Our experience (matching other researchers [41, 53]) is that bidirectional argument binding is the leading cause of precision loss in a unification-based analysis. This problem can either be solved either by using context sensitivity, or a subset-based analysis. Note that adding context sensitivity to a subset-based analysis has been shown to only provide a marginal increase in precision [55] and can be impractically expensive [103, 102].

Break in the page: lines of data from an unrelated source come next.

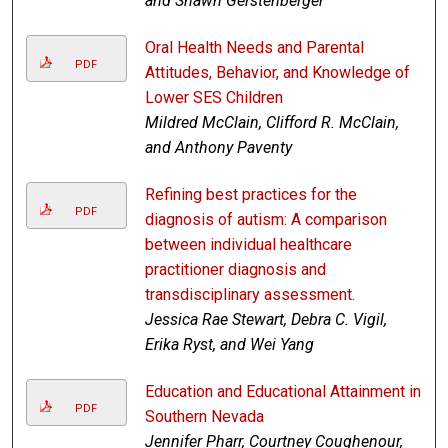
and Shawn Gerstenberger
Oral Health Needs and Parental
PDF
Attitudes, Behavior, and Knowledge of
Lower SES Children
Mildred McClain, Clifford R. McClain,
and Anthony Paventy
Refining best practices for the
PDF
diagnosis of autism: A comparison
between individual healthcare
practitioner diagnosis and
transdisciplinary assessment.
Jessica Rae Stewart, Debra C. Vigil,
Erika Ryst, and Wei Yang
Education and Educational Attainment in
PDF
Southern Nevada
Jennifer Pharr, Courtney Coughenour,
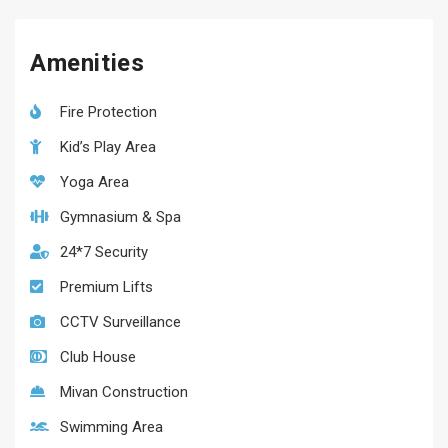
Amenities
Fire Protection
Kid’s Play Area
Yoga Area
Gymnasium & Spa
24*7 Security
Premium Lifts
CCTV Surveillance
Club House
Mivan Construction
Swimming Area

• Using a cloning-based context-sensitive analysis can yield far more accurate points-to results than using a static naming scheme for heap and stack objects [92, 103, 140]. The effect is most pronounced in programs that use a large amount of heap allocated data and have few static allocation sites. For example, the 175.vpr, 300.twolf, and 252.eon programs which have simple wrapper functions around malloc that prevent the context-insensitive algorithms from detecting the independence of any memory allocated from these wrappers. While special

purpose tricks [62] can be used to address this problem in limited cases, only full context sen-sitivity can address the problem in its full generality. Note that context sensitive algorithms that name heap objects by their static allocation site will suffer the same precision problems as context-insensitive algorithms for such programs.

Overall, these numbers show that the raw alias disambiguation precision of DSA is comparable to Andersen’s algorithm in many cases (256.bzip2, 164.gzip, 183.equake, 176.gcc, 129.compress, etc), only occasionally slightly worse (197.parser, 255.vortex), and far better in several (181.mcf, 175.vpr, 186.crafty, 300.twolf, 172.mgrid, fpgrowth, NAMD, etc). Cases where Andersen’s algorithm is more precise than DSA show cases where the precision advantage of a subset-based (instead of unification-base) approach out-weigh the precision advantage of using a context-sensitive (instead of a context-insensitive) approach.